To do: Show every line of the data that contains the string "plant".
[Opening Input records section]
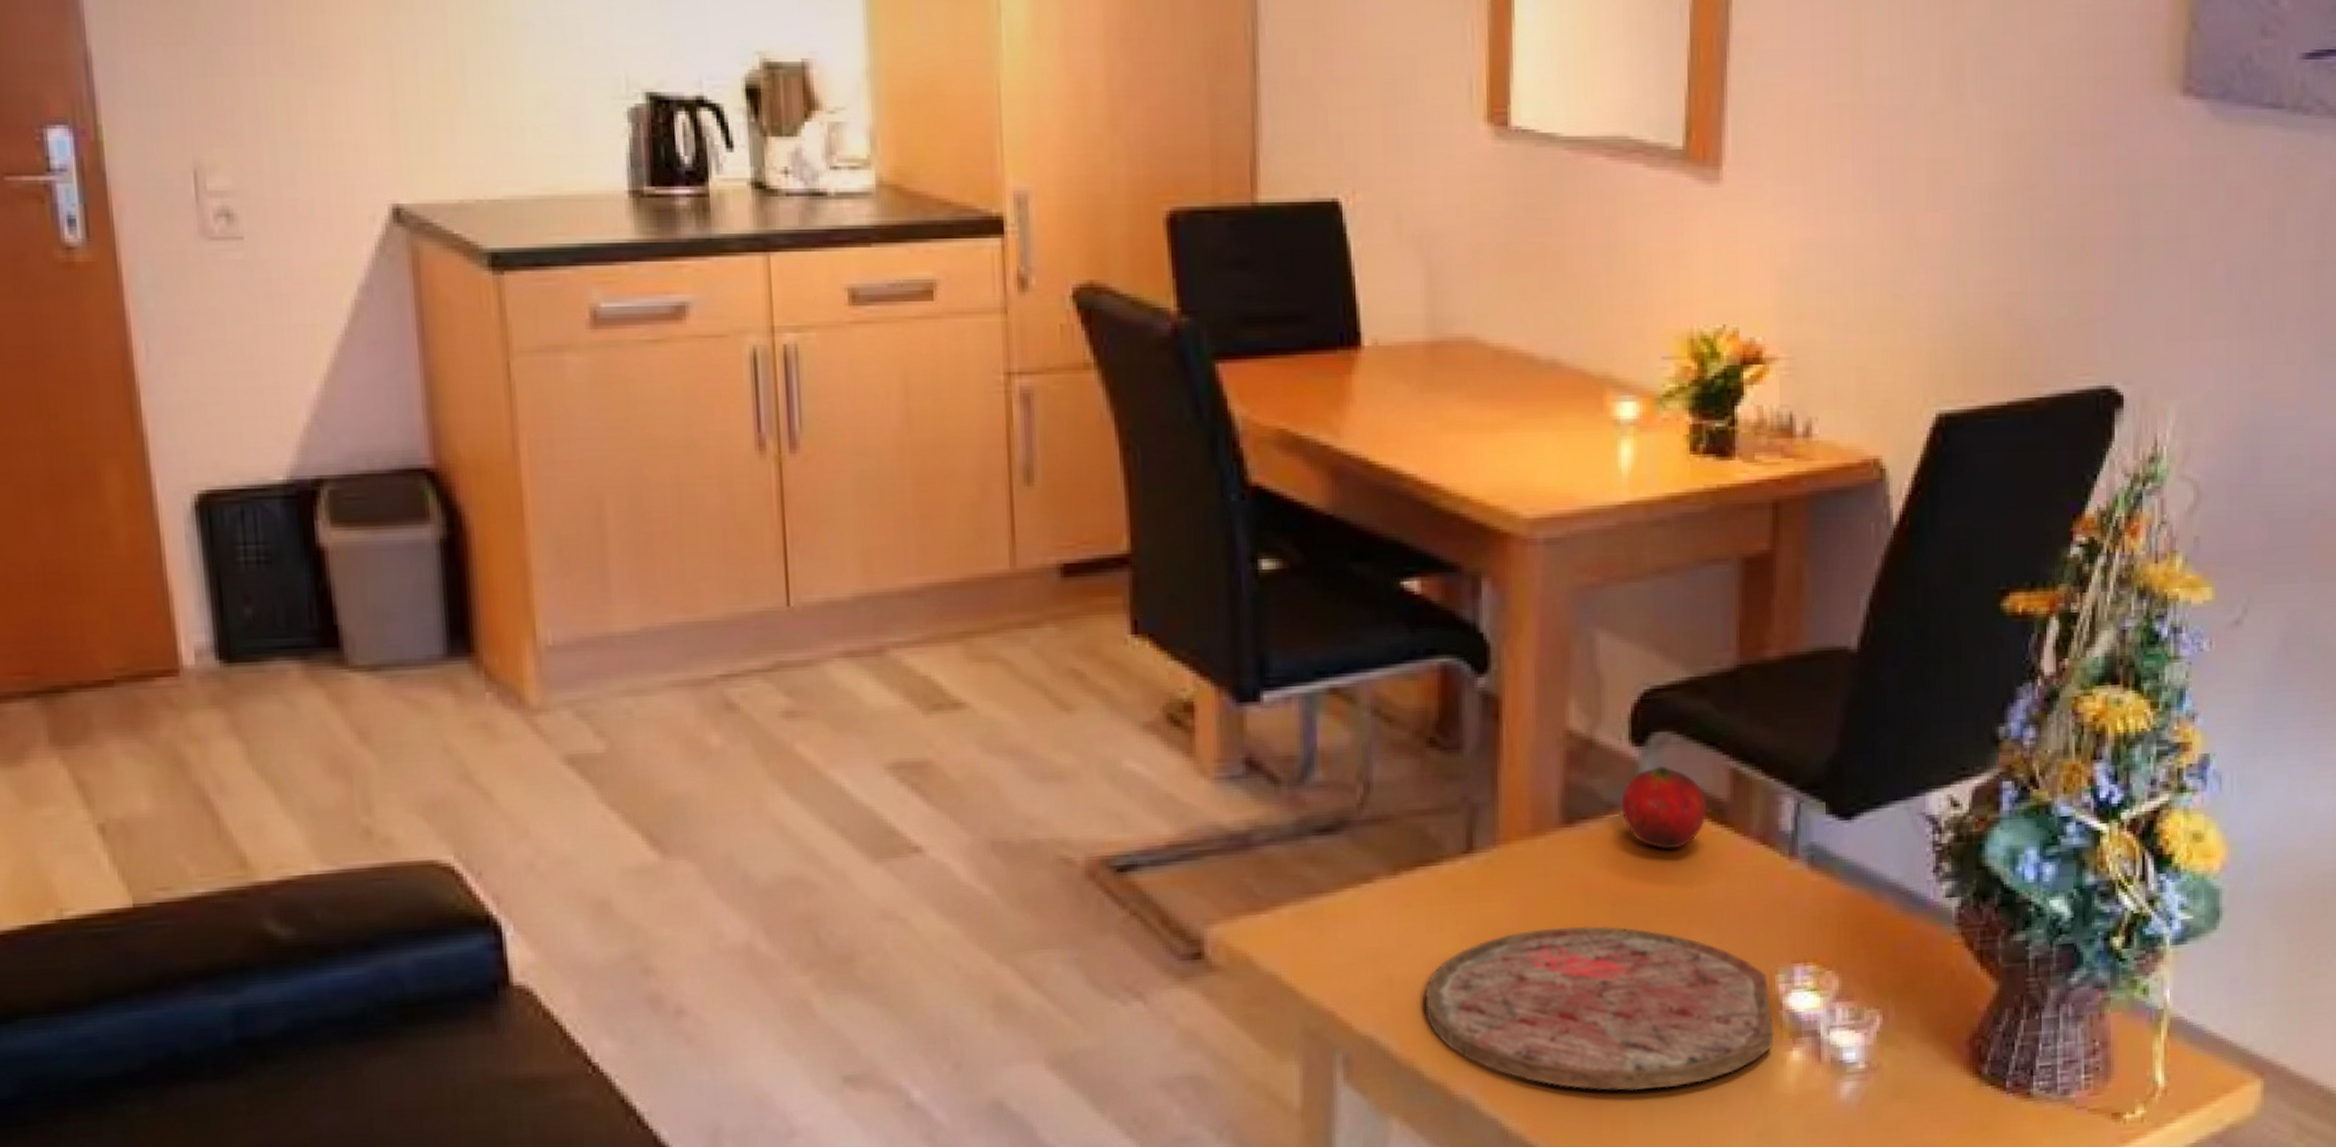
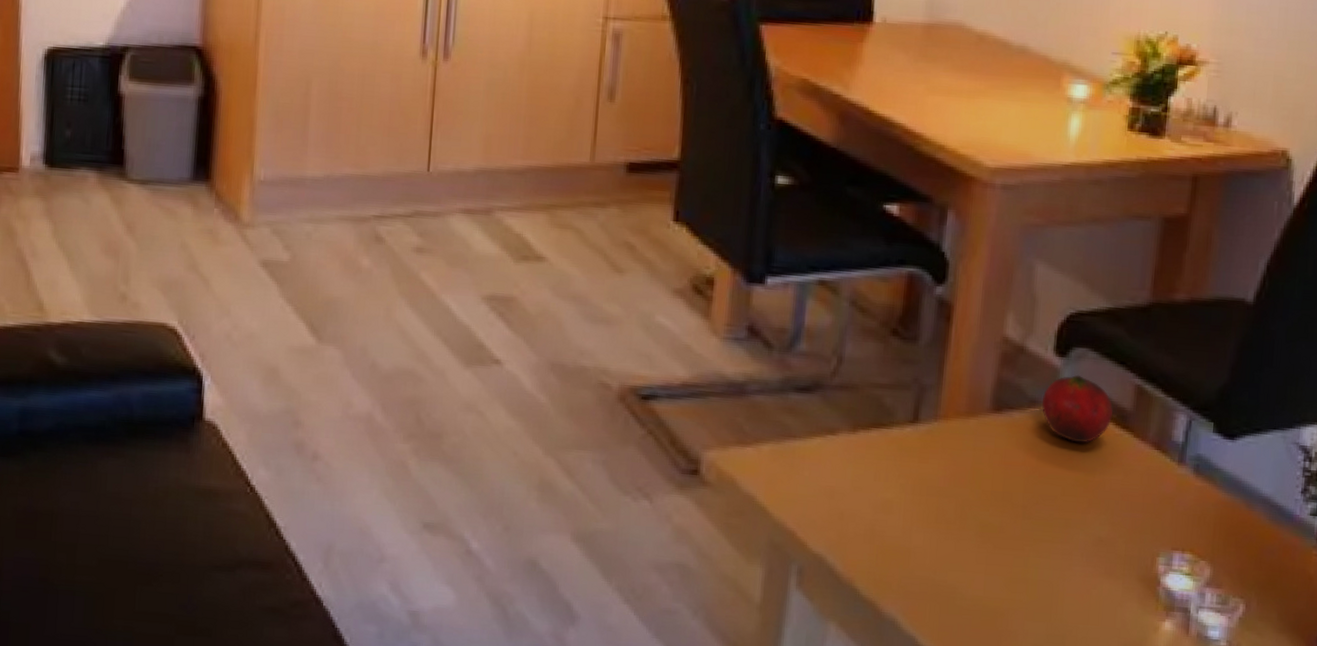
cutting board: present [1425,925,1774,1091] -> none [866,490,1151,636]

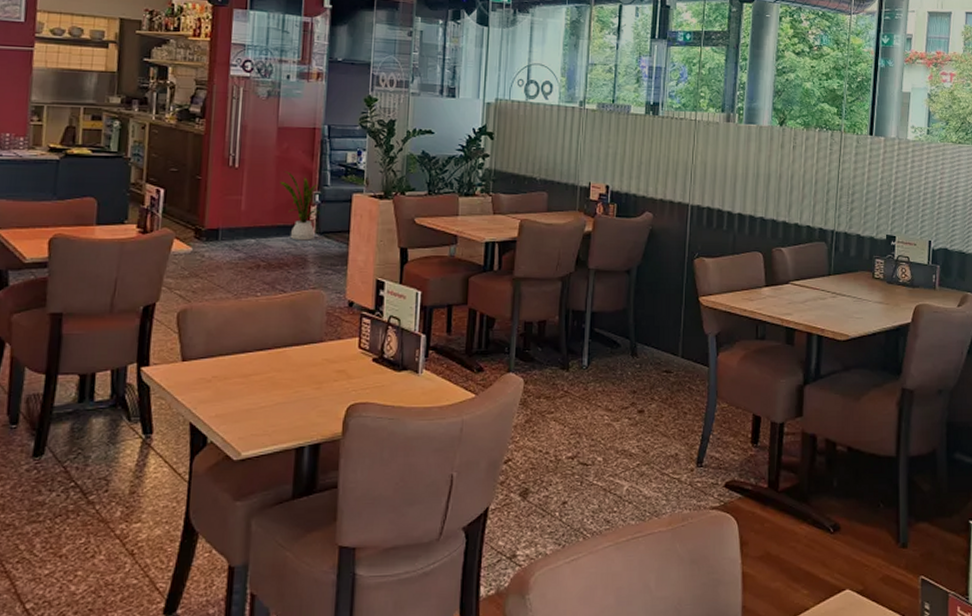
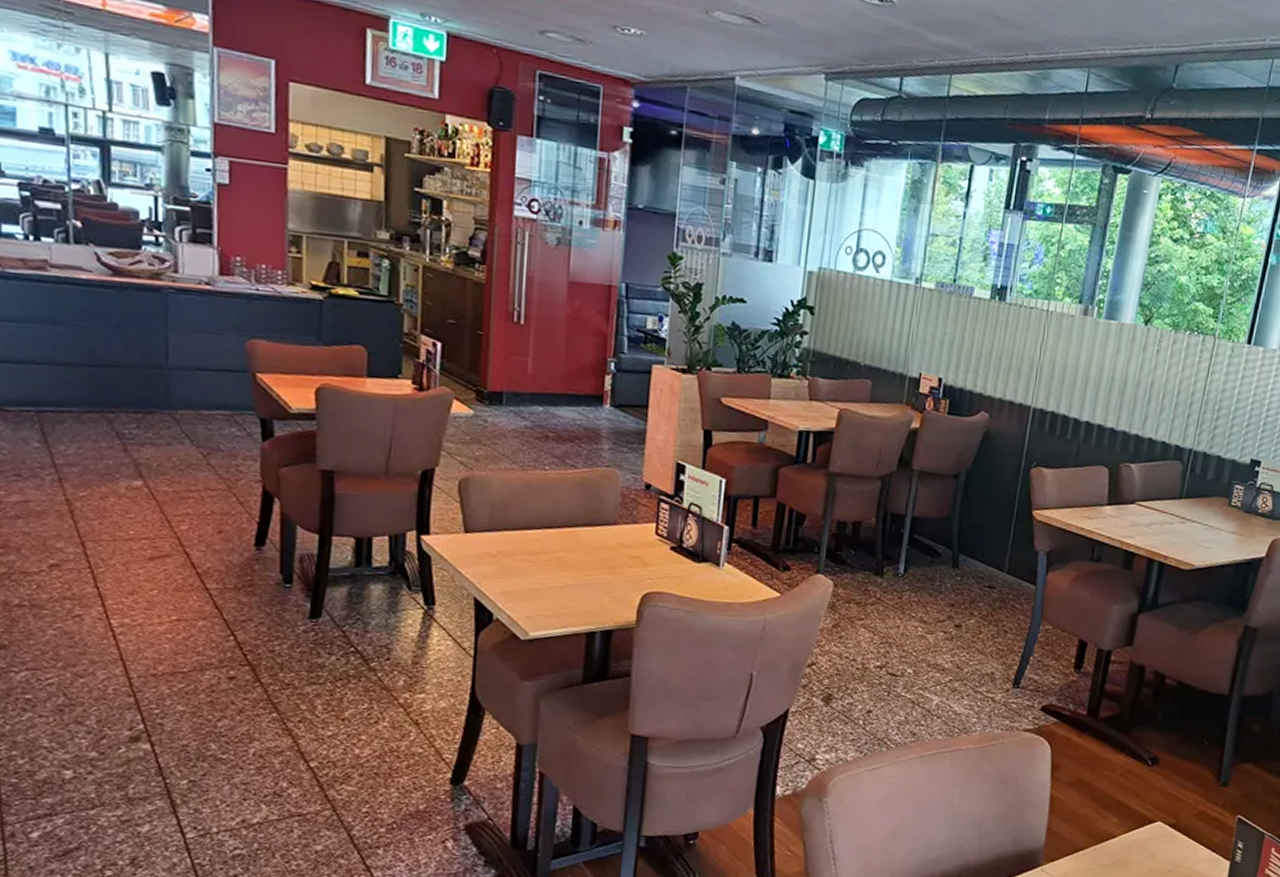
house plant: present [280,171,321,241] -> none [571,333,616,414]

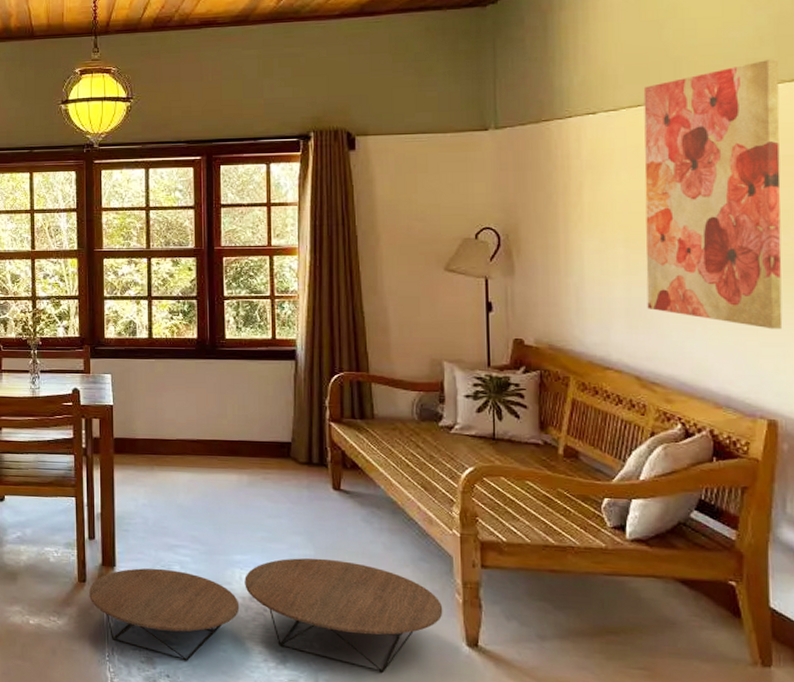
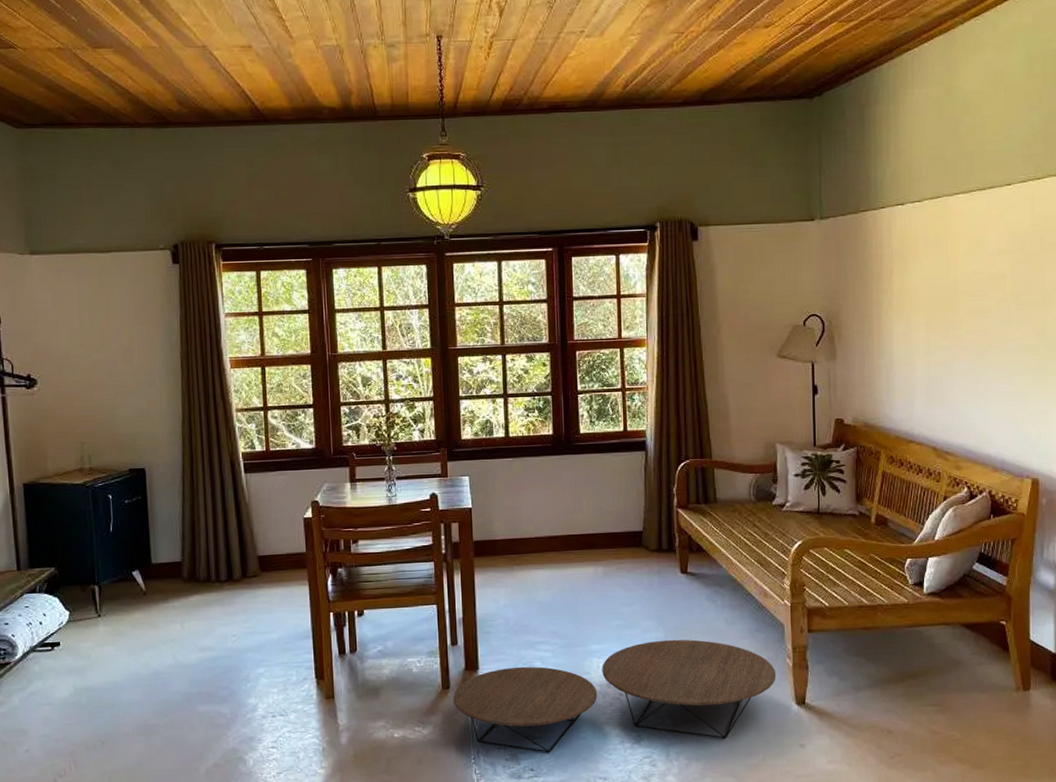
wall art: present [643,60,783,330] -> none [942,156,1047,399]

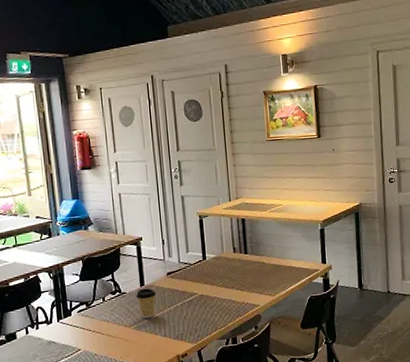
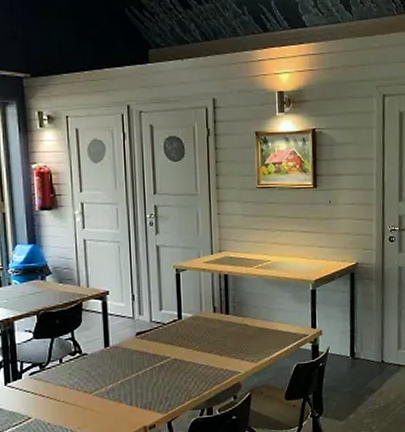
coffee cup: present [136,288,157,318] -> none [99,349,123,384]

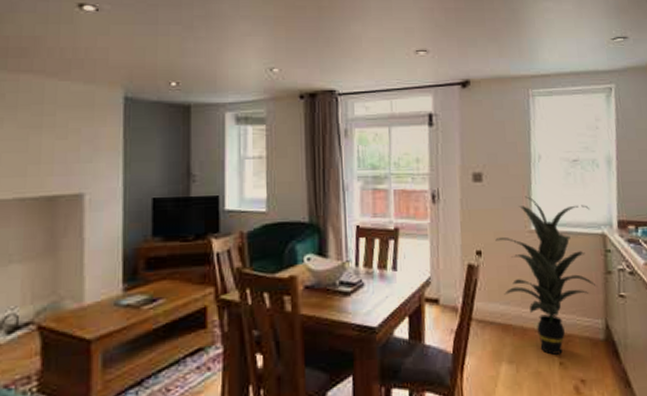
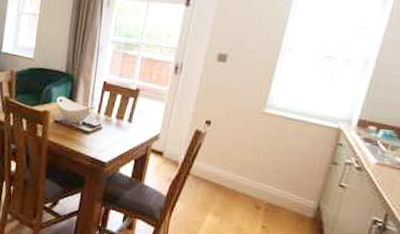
indoor plant: present [495,196,597,355] -> none [224,81,332,220]

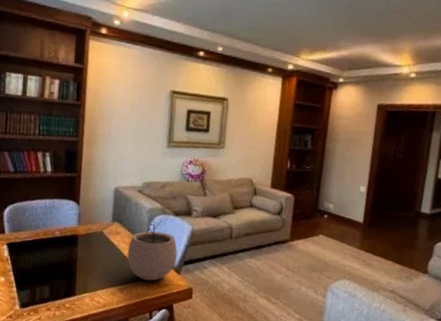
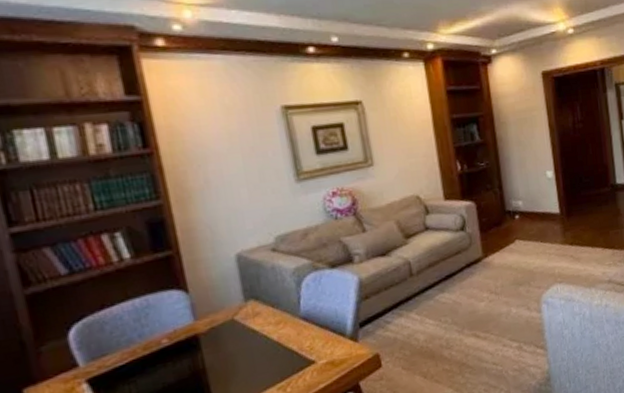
plant pot: present [127,219,177,281] -> none [277,280,349,365]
[Closing Input records section]
Finished task:
house plant: present [280,171,321,241] -> none [571,333,616,414]
indoor plant: present [495,196,597,355] -> none [224,81,332,220]
plant pot: present [127,219,177,281] -> none [277,280,349,365]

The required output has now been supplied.